As a side-effect of Fox’s signing bonus, the Giants were prevented from signing any international prospects for more than $300,000 signing bonus for the following two years. Yet, even with those restrictions, the international staff still managed to ink Toribio, Alexander Canario, Yorlis Rodriguez, and Juan Sanchez. Toribio and Canario have legitimate everyday upside while Rodriguez and Sanchez remain intriguing players to watch.

All of that work set the stage for the Giants 2018-19 class. Less than three years after the signing period first opened, the organization’s group of signings has already shown the potential to end up one of the best classes in MLB history. Highlighted by the trio of Luciano, Matos, and Jairo Pomares, all three performed exceptionally in their professional debuts. In my rankings, Luciano and Matos already rank among the 40 best prospects in baseball, while Pomares ranks in the Giants’ top 31.

Yet that wasn’t all. Unheralded players like Rayner Santana and Victor Bericoto both made impressions of their own in 2019. Santana already ranks among the organization’s top 31, and Bericoto is another teenager to watch this year.

If the Giants are going to maintain a sustainably strong farm system, they will need to consistently find good players internationally. The 2018-19 class will probably be impossible to replicate. Still, the fact that they’ve found prospects like Genoves, Castro, Canario, and Toribio in other years as well suggests they have built the scouting infrastructure for more sustainable international success.

SF Giants Farm System Stock: Up

The loss of the 2020 minor-league season was a major blow for every MLB organization. However, the Giants have a disproportionate amount of their future resting on developing their internal prospects, which means whatever the long-term effects of last year’s cancellation are, they will disproportionately impact San Francisco.

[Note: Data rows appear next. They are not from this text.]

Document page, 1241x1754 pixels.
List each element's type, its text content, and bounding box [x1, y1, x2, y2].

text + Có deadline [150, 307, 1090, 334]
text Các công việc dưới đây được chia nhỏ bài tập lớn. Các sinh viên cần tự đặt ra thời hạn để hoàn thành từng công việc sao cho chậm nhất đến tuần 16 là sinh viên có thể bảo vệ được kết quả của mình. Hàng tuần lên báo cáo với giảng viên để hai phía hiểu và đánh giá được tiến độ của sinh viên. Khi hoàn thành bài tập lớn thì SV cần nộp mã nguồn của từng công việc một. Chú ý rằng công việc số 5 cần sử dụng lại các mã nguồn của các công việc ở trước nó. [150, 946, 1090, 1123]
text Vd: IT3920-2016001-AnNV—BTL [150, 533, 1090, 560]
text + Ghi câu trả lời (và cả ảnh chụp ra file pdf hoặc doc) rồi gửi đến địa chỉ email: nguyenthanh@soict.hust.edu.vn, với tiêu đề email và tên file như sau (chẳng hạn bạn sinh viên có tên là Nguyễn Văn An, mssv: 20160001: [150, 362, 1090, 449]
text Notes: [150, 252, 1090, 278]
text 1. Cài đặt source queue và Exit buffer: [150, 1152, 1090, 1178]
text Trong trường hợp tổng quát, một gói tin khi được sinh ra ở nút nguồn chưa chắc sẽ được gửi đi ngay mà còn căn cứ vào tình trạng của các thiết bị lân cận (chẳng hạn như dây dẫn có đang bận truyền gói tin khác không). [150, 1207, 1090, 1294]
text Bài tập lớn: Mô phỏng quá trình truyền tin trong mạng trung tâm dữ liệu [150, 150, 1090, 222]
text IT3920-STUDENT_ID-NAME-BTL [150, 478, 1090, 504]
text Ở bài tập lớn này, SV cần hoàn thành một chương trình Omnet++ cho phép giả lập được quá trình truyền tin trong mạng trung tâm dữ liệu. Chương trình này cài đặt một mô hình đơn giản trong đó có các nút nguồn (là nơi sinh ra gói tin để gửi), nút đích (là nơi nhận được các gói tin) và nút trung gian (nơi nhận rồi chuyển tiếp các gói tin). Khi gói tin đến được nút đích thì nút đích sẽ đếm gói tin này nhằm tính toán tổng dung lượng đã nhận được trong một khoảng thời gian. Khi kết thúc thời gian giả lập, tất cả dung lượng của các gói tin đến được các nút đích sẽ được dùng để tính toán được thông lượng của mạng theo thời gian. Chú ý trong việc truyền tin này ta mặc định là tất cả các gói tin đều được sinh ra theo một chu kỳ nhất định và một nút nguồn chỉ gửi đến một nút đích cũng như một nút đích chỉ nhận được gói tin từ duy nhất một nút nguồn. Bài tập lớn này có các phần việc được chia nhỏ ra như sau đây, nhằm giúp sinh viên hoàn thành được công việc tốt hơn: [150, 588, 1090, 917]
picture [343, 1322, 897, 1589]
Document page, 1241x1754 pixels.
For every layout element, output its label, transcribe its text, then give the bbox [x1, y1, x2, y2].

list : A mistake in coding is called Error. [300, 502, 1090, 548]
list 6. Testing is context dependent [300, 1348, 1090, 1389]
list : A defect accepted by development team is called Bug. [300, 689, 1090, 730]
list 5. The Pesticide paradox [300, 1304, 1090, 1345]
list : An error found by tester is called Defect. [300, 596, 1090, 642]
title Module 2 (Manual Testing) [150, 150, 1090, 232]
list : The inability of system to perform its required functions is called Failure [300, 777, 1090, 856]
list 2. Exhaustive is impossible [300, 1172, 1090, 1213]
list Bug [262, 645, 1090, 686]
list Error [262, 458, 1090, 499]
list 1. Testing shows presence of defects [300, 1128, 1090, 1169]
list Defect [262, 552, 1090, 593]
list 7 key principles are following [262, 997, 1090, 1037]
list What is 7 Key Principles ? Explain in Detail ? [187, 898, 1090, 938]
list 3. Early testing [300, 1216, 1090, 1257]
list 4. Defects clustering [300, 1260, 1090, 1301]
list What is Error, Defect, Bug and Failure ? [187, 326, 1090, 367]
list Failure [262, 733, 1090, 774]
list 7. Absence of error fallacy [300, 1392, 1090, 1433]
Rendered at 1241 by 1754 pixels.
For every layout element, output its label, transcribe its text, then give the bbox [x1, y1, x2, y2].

Next. SF Giants Prospect Week Schedule

I’ve been bullish on the Giants farm system for some time. Heading into last year, I believed the Giants were primed for a number of major breakouts that would push their system into most top-five organizational prospect rankings. The reports from Instructs on the limited number of players seemed to bear that out to a limited extent. Still, it’s hard to know without the scale of a full minor-league season. If we get that in 2021, it should give rise to some of the most exciting minor-league teams in Giants history.